In Matthew’s telling of this event he extends Peter’s answer: “You are the Christ the Son of the living God.” Jesus tells Peter ‘flesh and blood did not reveal this to you but my Father in heaven.” In other words, Peter you did not come to this understanding of Me on your own; this is a gift from My Father.

Now Jesus goes on to tell the apostles, ‘but there’s more to Me that you have to understand.’ He tries to teach them that His future will involve hatred, hostility, betrayal, suffering and death and then resurrection. Jesus is telling them the truth, the whole truth and nothing but the truth about Himself. It was a truth with which Peter could not cope: “This must never happen to you Lord.” In Luke’s gospel Jesus calls Peter, Satan. In Matthew’s gospel, Jesus calls Peter the rock on which the church will be built. This is the whole truth about Peter, a rock with fault lines and Jesus accepts the whole Peter, with all his faults and all his strengths just as He wants Peter to accept the whole Jesus.

When Jesus talks about taking up the cross He is not talking about illness or disease, there is nothing particularly Christian about cancer or Alzheimer’s or a broken hip or heart attack. These can happen to anyone. The cross He is referring to is the type of suffering that is likely to befall a person for being His follower, the negative consequences that can happen when a person really tries to live her/his live modeled on Jesus. This cross is the cost of discipleship.

Remember the song, ‘All of me, why not take all of me”? That’s what today’s gospel is all about; we have to take the whole Jesus, the whole Christ; not just the Christ of signs and wonders, the Christ who gave sight to the blind, speech to the speechless, hearing to the deaf. Not just the Christ Who cured lepers and even raised the dead, not just the Christ of the Transfiguration.
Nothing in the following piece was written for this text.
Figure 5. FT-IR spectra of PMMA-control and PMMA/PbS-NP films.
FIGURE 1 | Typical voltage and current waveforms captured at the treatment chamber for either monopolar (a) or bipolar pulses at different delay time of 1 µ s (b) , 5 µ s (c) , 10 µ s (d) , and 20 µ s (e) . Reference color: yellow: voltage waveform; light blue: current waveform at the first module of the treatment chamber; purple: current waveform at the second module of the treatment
The whole Christ involves the Christ of Gethsemane, the Christ betrayed and abandoned by His friends, the Christ humiliated before Pilate, the Christ rejected by the crowd, the Christ crucified on Calvary – the Christ glorified in His resurrection.

Jesus invites us to accept the whole of Him in the living of our lives and be willing to pay the cost of discipleship.

I was on a TV program last year and the subject was on “what is happiness” I suggested that if we want to be happy we can pray and live the prayer of St. Francis which captures the teaching of today’s gospel:

Make me a channel of your peace – where there is hatred let me sow love – where there is injury pardon, where there is doubt faith, where there is despair, hope – where there is darkness, light – where there is sadness, joy.

Divine Master, grant that I may not seek so much to be consoled as to console – to be understood as to understand. – to be loved as to love.

It is in giving we receive, in pardoning we are pardoned and in dying we are born to eternal life.

The gospel and the Prayer of St. Francis call us to place the common good and Christ at the centre of our lives and not our own needs and desires. It is our free choice to live a life imitating as best we can Jesus, Who loved us and gave His life for us.

As we continue to celebrate the Eucharist in which Christ gave Himself totally for us and to us we can pray for ourselves and for each other that we be graced to accept and imitate the whole Christ, the Christ Who suffered and the Christ Who is glorified, the Christ Who is with us in all our sorrows and in all our joys.